Pour ce faire, Albert et son chien sont mis en scène chronologiquement à 9 moments différents de la journée.
Se succèdent donc, au théâtre de la vie, neuf décors et leurs acteurs, sur praticables biscornus et mobiles.
Ils alternent avec un gros plan de l’intérieur surréaliste de la boîte crânienne.
Les textes consistent d’une part en commentaires prosaïques traduits du langage-chien, d’autre part en une formule titre placée en haut de page et résumant l’activité cérébrale elle-même exprimée par des dizaines de verbes (à la première personne) disposés en fonction des dessins.
Ceux-ci, poétiques mais souvent extrêmement fouillés, sont compréhensibles par un jeune enfant.

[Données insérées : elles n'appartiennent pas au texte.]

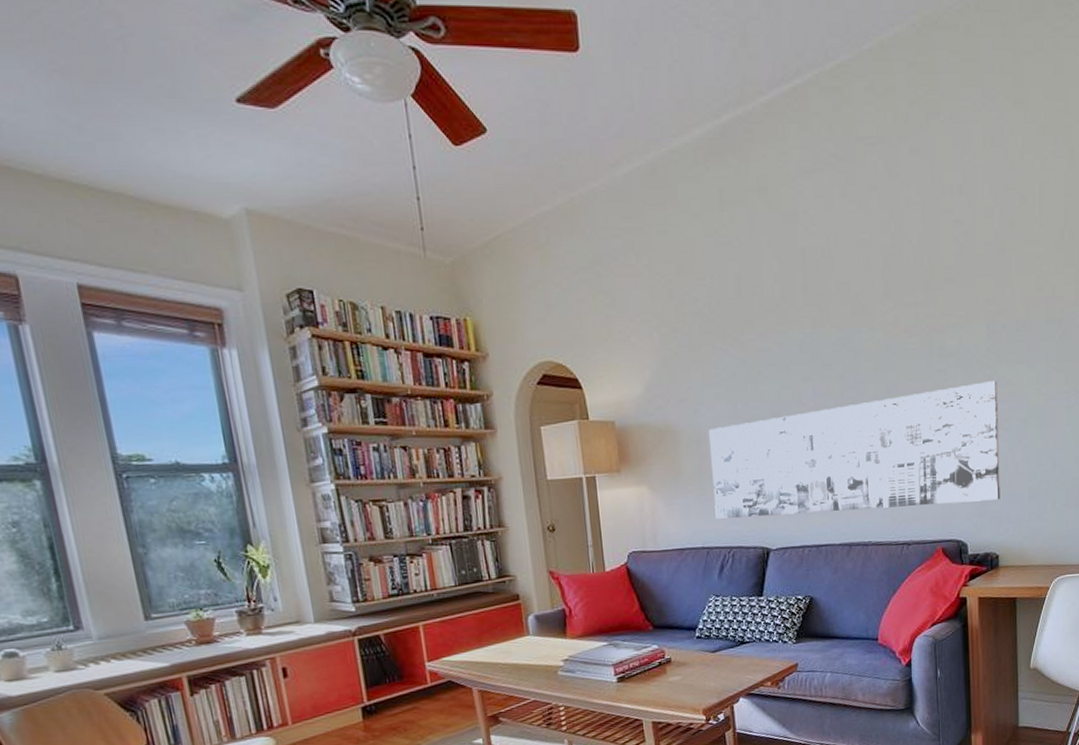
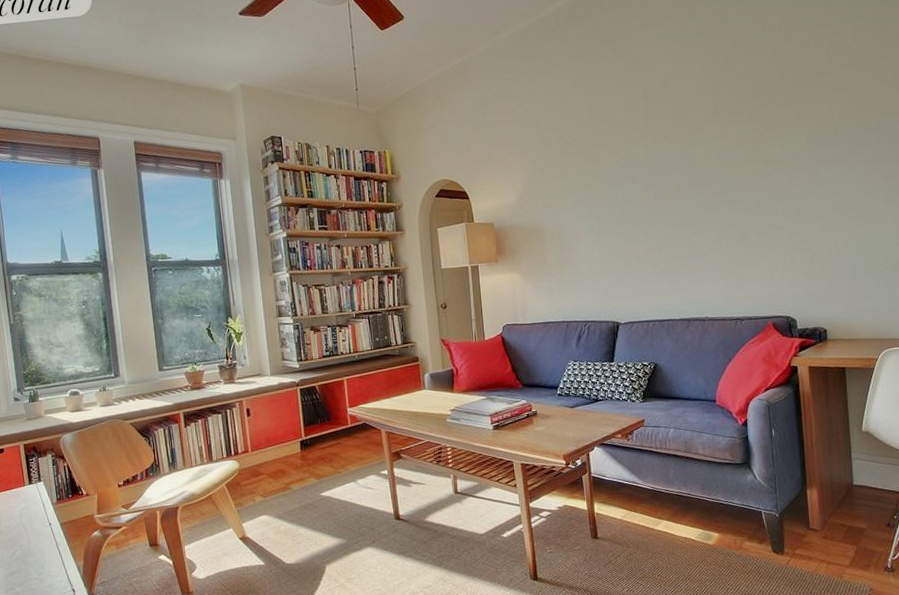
wall art: present [708,381,1000,519] -> none [567,180,826,299]

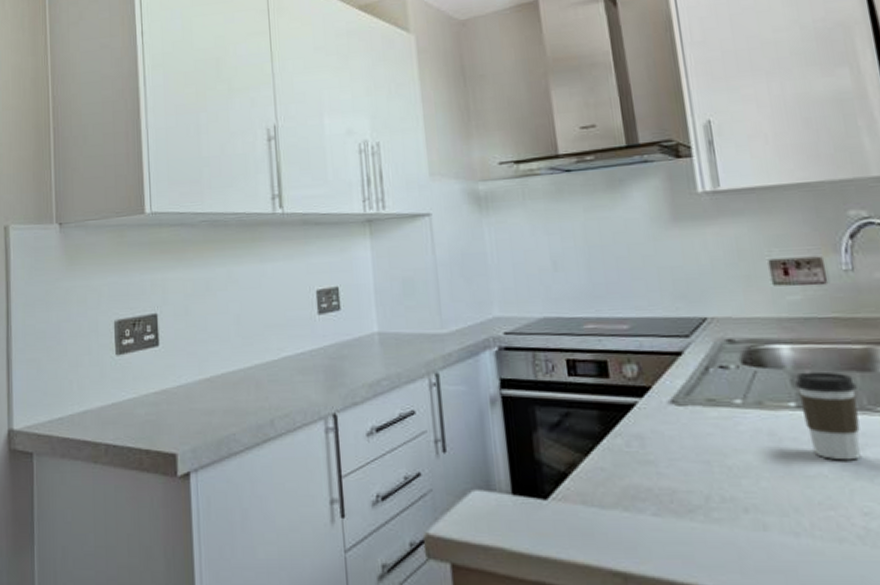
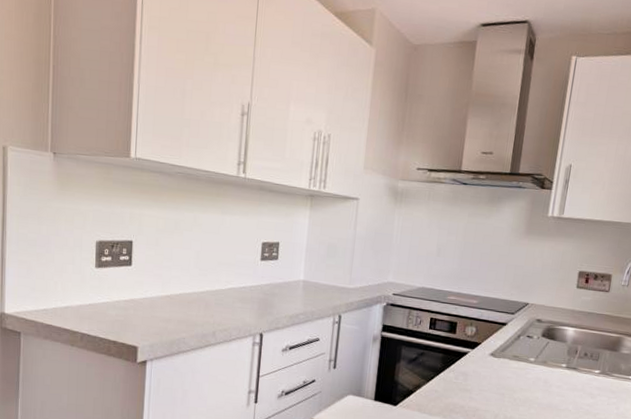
coffee cup: present [795,371,861,461] -> none [567,346,605,403]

En revanche, pour profiter pleinement de la lecture, il faut posséder les subtilités de notre langue (9 ans au moins) car c’est grâce à la polysémie que le chien est drôle pour nous.
L’histoire ne se livre pas sans effort de la part du lecteur; il faut souvent revenir en arrière si l’on n’a pas été attentif aux détails.
Toute la subtilité du livre réside dans cette interactivité car ce sujet sérieux est traité de façon ludique ; si elle s’avère nécessaire, l’aide d’un adulte peut se borner à quelques questions pour donner des pistes.
L’enfant trouvera les réponses dans les dessins ; il en tirera alors le grand plaisir d’avoir dû chercher pour voir vraiment et la satisfaction de comprendre ce qui était déroutant voire absurde au premier abord.
Intérieur ou formulé, cet aboutissement sera la preuve du fonctionnement de son intelligence alors qu’il semblait n’y avoir qu’amusement.
1) DIMANCHE MATIN – LA CHAMBRE A COUCHER – ON DORT
Détails à repérer p. 1,2 dans le dessin
* l’oiseau et ses transformations (plumes édredon, patineur, avion) constituent le rêve d’Albert plus varié que le tas d’os au-dessus du chien (opposition homme/bête)
* le support a des roulettes et un filin rouge pour pouvoir être déplacé (théâtre)
* des caractères d’imprimerie sans fantaisie (disposition linéaire) sont utilisés pour les pensées du chien (ce sera toujours le cas)
* les proportions (Albert et le chien sont plus gros)
Langue-chien :
* le canari du voisin sonne (pendule avec chants d’oiseaux ?)
* pronoms (je, mes)
* notion inconnue : dimanche (se lever, se coucher tard)
Détails dessin et typographie p.3, 4 (gros plan)
*le chien a les yeux ouverts
*Albert a les yeux fermés mais son cerveau est réceptif (sons). Il « s’exprime » en caractères d’imprimerie spécifiques à droite (capitales, disposition).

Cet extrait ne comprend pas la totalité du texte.